The French tax authorities recently updated its official guidelines. On top of the comments required by the Ordonnance n° 2020-115 dated 12 February 2020, the French tax authorities lighten the trustee’s reporting obligations by re-establishing tolerances for financial assets. 

1/ When the trust has no connection with France but the holding of French financial investments:

The event-driven return is due only:

  • In the case where such French financial assets were contributed or endowed in trust at the set up or at a later stage 
  • Or when the settlor or a beneficiary transfers his tax residence to France under the meaning of French domestic law.

In practice, when the trust holds a diversified portfolio which buys and sells French financial investments, the purchases and sells of such French financial assets no longer trigger any event-driven return. 

However, there is no similar tolerance for the annual return, which remains due if French financial assets are held as at 1 January of a given year.

The updated guidelines provide for further details about the definition of French financial investments: 

  • They confirm that French securities held through the interposition of foreign underlying companies remain outside of the scope of the trustee’s reporting obligations;
  • They also confirm that (i) French securities (listed or not) held directly at trust level are targeted irrespective of any threshold of shareholding and that (ii) foreign non listed securities can also be caught if they are issued by entities qualifying as predominantly French real estate entities.
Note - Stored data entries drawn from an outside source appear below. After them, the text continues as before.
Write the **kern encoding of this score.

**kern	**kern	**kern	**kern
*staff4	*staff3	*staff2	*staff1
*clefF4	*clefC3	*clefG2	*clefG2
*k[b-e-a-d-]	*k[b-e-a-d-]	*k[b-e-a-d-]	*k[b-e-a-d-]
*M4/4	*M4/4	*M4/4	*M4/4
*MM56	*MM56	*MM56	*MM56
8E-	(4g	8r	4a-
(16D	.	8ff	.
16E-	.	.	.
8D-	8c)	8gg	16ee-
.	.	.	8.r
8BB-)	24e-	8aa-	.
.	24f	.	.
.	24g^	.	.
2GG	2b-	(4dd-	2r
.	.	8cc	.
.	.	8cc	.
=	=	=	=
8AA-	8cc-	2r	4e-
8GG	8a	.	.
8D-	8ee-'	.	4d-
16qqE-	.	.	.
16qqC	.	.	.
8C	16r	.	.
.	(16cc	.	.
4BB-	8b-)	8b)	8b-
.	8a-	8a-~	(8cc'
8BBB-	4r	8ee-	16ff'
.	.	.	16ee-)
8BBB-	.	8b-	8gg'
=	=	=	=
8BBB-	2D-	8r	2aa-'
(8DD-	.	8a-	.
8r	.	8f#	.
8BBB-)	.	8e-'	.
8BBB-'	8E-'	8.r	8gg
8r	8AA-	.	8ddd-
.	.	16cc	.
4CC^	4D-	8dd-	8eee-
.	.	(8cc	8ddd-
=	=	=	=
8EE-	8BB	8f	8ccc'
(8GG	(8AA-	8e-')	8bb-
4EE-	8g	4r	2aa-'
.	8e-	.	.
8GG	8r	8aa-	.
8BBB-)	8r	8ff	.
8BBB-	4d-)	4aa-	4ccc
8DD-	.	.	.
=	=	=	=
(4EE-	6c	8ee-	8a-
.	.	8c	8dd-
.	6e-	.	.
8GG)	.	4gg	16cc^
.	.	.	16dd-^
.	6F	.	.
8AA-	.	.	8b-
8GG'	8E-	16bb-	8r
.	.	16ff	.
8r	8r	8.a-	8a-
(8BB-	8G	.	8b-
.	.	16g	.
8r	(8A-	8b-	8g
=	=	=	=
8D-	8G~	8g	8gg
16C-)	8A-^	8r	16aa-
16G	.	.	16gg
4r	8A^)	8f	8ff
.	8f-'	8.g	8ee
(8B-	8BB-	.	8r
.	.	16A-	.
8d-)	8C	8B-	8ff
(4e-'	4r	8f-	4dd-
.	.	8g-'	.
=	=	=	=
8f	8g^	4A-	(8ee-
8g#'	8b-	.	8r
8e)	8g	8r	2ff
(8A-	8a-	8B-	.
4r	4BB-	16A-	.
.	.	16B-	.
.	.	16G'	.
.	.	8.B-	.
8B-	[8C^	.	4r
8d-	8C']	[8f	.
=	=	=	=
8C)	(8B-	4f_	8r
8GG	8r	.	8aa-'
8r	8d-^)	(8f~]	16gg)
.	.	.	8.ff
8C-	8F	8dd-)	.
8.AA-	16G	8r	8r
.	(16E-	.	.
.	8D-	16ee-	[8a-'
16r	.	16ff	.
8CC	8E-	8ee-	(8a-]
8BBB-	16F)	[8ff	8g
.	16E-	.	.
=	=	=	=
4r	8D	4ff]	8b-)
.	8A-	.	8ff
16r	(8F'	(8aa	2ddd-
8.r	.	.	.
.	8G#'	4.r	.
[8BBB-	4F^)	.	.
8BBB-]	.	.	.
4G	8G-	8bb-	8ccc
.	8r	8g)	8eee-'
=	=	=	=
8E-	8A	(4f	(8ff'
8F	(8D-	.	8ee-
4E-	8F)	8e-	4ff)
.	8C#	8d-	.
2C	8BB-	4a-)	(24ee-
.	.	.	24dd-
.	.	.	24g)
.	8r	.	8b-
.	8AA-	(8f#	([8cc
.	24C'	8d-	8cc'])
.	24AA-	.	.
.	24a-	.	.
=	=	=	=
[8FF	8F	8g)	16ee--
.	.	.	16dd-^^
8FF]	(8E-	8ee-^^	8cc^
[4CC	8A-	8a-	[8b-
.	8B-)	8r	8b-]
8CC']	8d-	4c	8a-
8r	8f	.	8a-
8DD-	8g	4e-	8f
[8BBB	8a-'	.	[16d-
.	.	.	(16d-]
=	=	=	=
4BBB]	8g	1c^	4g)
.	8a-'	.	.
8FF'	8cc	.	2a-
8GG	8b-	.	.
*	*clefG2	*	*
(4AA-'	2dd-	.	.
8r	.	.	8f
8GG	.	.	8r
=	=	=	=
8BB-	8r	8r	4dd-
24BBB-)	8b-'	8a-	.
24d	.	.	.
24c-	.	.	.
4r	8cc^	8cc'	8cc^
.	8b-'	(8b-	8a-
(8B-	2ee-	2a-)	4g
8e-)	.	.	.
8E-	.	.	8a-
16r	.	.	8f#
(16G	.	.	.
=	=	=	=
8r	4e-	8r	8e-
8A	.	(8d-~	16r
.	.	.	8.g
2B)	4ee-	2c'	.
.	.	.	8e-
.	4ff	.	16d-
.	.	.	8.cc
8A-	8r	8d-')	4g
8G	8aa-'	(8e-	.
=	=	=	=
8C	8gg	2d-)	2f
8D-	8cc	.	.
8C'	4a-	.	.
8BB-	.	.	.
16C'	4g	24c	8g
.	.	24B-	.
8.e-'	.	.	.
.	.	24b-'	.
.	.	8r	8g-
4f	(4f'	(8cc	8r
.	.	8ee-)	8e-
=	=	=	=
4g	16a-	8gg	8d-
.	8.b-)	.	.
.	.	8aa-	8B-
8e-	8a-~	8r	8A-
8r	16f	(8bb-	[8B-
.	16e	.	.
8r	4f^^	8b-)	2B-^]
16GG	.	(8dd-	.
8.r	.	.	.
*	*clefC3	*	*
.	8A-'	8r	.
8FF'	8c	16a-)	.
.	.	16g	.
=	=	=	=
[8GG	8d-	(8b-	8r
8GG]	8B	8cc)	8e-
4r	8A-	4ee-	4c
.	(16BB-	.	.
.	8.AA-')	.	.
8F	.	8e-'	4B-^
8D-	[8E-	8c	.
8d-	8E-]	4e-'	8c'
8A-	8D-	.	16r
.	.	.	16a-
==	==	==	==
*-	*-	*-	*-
2/ When the trustee needs to report a portfolio:

  • It is allowed to report the details of the bank account holding such portfolio instead of listing each line one by one provided that the trustee’s return encloses a document in French specifying the content of the portfolio (such as the bank statement);
  • It is accepted that purchases and sales of securities held in a portfolio do not qualify as reportable events provided that all the proceeds deriving from such sales remain in cash or reinvested in the portfolio.
  • It is accepted that distributions of dividends and interests can be gathered in a single event-driven return filed in January following a given year. However such specific tolerance does not apply when (i) capitalized dividends or interests are distributed or (ii) when part or all of a sale proceed is distributed.